Exercise description
Copy out the lines from the start of the entries through the line containing "RL, membuat ekspresi akhiran/awalan, dan", keeping both ends.

-.-.-

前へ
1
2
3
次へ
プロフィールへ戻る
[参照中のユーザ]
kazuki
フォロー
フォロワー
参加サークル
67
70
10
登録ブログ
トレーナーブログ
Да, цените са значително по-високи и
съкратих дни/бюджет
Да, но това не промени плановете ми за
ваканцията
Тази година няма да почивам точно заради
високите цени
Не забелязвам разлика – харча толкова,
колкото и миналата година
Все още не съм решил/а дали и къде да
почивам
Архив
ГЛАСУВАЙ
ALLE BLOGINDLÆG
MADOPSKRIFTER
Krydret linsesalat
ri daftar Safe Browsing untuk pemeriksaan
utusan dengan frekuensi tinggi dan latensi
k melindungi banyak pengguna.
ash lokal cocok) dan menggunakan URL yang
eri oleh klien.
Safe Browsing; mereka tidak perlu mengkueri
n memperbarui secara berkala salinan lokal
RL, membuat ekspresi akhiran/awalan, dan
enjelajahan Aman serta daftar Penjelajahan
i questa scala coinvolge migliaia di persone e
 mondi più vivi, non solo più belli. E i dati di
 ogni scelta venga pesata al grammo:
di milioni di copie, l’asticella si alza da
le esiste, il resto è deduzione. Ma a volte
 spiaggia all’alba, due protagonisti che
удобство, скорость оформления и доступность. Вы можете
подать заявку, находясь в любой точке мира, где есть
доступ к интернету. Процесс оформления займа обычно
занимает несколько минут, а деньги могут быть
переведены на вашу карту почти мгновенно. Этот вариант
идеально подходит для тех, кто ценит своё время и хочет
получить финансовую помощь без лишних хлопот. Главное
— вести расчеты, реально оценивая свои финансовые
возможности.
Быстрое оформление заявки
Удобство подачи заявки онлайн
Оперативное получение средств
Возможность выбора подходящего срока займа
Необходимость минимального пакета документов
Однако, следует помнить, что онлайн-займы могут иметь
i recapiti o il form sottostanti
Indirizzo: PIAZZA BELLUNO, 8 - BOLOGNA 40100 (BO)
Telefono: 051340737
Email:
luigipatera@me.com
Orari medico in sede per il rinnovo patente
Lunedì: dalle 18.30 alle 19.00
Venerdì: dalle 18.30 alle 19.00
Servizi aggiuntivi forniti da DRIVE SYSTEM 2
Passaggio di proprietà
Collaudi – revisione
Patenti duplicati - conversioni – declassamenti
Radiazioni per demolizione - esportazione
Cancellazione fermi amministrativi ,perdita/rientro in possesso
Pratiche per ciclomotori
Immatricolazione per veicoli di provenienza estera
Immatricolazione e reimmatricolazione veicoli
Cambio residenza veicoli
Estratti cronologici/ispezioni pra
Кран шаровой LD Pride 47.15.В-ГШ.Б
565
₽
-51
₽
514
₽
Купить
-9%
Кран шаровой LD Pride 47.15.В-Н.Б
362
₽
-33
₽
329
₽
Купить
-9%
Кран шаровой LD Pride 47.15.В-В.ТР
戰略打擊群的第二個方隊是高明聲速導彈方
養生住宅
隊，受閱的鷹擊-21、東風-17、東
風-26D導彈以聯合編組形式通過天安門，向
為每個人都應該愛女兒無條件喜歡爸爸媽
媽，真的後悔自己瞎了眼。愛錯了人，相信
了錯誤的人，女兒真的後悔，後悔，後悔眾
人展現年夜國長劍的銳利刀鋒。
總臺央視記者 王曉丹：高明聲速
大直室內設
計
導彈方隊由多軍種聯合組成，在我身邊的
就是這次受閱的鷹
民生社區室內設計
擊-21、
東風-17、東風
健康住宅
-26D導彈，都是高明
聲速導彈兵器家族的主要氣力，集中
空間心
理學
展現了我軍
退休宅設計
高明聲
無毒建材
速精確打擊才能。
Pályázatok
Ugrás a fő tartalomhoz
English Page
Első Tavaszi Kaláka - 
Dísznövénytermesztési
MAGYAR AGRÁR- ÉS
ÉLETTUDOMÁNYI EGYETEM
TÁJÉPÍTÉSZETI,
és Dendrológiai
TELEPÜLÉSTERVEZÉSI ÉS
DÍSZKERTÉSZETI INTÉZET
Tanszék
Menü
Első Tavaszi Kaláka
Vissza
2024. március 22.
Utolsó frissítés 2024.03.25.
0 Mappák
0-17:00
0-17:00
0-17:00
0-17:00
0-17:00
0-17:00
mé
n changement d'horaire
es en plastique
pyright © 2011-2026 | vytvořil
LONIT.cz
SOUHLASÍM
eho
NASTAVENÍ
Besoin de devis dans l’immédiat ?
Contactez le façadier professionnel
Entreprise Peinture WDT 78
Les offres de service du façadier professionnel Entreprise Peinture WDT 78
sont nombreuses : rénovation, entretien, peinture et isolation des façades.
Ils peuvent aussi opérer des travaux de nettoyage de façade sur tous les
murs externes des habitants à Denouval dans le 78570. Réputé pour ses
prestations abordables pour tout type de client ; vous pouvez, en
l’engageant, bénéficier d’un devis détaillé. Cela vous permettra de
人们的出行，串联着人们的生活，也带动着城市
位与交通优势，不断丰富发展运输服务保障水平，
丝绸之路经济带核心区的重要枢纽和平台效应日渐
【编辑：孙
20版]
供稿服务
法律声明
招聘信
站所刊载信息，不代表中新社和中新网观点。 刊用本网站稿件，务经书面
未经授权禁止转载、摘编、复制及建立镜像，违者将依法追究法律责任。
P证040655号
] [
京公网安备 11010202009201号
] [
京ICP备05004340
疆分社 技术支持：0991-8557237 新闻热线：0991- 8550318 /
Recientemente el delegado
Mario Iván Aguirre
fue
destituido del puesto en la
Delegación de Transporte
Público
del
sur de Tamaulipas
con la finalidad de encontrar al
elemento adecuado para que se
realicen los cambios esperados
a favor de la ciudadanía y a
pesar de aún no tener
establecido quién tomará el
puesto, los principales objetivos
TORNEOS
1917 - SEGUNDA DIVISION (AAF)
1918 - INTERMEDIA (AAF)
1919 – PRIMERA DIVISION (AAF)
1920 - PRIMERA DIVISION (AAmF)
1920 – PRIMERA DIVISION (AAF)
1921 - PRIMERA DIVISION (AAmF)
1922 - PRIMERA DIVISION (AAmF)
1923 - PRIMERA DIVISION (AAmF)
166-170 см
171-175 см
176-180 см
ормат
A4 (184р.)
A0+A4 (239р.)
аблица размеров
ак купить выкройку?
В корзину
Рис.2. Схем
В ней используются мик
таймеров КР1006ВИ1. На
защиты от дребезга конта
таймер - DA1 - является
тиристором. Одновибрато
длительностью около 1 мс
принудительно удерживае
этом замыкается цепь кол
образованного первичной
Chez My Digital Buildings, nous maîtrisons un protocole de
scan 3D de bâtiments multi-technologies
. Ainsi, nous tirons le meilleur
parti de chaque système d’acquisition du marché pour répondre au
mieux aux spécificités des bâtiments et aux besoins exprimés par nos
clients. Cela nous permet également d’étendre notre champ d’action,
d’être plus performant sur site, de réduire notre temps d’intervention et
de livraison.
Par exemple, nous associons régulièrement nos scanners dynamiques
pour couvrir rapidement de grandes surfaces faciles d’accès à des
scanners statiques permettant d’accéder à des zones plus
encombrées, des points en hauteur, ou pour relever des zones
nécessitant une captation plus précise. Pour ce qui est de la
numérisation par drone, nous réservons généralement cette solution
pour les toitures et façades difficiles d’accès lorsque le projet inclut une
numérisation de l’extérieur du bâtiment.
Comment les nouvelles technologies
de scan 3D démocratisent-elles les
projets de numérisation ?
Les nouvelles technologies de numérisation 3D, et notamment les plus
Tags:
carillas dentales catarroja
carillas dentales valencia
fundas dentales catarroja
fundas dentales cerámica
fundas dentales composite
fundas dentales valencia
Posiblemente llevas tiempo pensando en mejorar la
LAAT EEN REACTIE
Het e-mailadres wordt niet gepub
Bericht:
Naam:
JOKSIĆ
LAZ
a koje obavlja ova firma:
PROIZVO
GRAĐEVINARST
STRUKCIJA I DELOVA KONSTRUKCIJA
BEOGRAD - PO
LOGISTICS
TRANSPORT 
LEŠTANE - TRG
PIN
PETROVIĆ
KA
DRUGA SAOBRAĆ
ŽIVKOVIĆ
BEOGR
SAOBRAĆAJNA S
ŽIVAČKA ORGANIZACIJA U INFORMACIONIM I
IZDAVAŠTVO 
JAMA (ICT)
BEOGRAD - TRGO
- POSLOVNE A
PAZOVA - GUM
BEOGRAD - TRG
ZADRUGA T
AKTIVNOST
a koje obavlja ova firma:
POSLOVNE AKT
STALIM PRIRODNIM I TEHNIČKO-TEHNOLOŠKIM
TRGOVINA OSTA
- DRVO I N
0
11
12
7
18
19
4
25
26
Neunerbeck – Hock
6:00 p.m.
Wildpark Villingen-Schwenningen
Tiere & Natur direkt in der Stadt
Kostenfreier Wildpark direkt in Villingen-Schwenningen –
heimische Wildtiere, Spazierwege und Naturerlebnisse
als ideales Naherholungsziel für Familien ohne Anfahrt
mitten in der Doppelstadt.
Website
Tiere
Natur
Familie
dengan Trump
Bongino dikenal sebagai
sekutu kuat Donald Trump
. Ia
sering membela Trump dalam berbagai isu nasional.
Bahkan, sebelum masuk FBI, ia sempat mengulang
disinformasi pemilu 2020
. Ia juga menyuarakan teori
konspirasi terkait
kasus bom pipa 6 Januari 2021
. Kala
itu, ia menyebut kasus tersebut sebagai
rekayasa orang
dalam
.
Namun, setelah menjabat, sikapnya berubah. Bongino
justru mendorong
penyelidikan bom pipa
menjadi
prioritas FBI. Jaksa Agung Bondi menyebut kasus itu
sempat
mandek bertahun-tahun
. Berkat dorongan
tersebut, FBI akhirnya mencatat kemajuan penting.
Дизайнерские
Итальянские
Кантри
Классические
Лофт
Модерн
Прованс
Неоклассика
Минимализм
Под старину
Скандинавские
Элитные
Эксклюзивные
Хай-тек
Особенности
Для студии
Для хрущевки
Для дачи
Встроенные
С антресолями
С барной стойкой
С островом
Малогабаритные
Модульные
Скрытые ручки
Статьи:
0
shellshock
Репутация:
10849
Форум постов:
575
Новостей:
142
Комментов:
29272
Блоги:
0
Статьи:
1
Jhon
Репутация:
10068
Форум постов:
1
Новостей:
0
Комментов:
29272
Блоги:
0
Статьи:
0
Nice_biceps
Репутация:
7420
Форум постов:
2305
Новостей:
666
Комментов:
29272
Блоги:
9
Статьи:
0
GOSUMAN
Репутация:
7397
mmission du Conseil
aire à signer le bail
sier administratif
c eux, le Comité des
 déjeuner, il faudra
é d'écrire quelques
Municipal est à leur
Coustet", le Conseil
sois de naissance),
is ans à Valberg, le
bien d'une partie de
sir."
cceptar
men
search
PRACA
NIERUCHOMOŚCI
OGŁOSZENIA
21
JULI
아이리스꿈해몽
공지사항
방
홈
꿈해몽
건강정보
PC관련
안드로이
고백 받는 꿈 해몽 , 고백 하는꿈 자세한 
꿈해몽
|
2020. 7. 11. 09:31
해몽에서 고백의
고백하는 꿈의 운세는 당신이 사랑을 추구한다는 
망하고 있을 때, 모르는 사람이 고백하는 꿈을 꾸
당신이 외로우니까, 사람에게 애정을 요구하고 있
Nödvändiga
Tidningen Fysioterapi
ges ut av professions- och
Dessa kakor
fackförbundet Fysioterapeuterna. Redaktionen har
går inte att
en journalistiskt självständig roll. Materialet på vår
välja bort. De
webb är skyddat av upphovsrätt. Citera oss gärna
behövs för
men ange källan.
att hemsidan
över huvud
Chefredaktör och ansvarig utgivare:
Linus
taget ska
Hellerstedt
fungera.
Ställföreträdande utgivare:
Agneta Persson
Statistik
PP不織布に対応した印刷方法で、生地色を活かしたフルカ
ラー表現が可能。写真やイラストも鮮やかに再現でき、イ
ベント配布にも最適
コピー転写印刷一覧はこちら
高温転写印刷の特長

-.-.-

Written answer
前へ
1
2
3
次へ
プロフィールへ戻る
[参照中のユーザ]
kazuki
フォロー
フォロワー
参加サークル
67
70
10
登録ブログ
トレーナーブログ
Да, цените са значително по-високи и
съкратих дни/бюджет
Да, но това не промени плановете ми за
ваканцията
Тази година няма да почивам точно заради
високите цени
Не забелязвам разлика – харча толкова,
колкото и миналата година
Все още не съм решил/а дали и къде да
почивам
Архив
ГЛАСУВАЙ
ALLE BLOGINDLÆG
MADOPSKRIFTER
Krydret linsesalat
ri daftar Safe Browsing untuk pemeriksaan
utusan dengan frekuensi tinggi dan latensi
k melindungi banyak pengguna.
ash lokal cocok) dan menggunakan URL yang
eri oleh klien.
Safe Browsing; mereka tidak perlu mengkueri
n memperbarui secara berkala salinan lokal
RL, membuat ekspresi akhiran/awalan, dan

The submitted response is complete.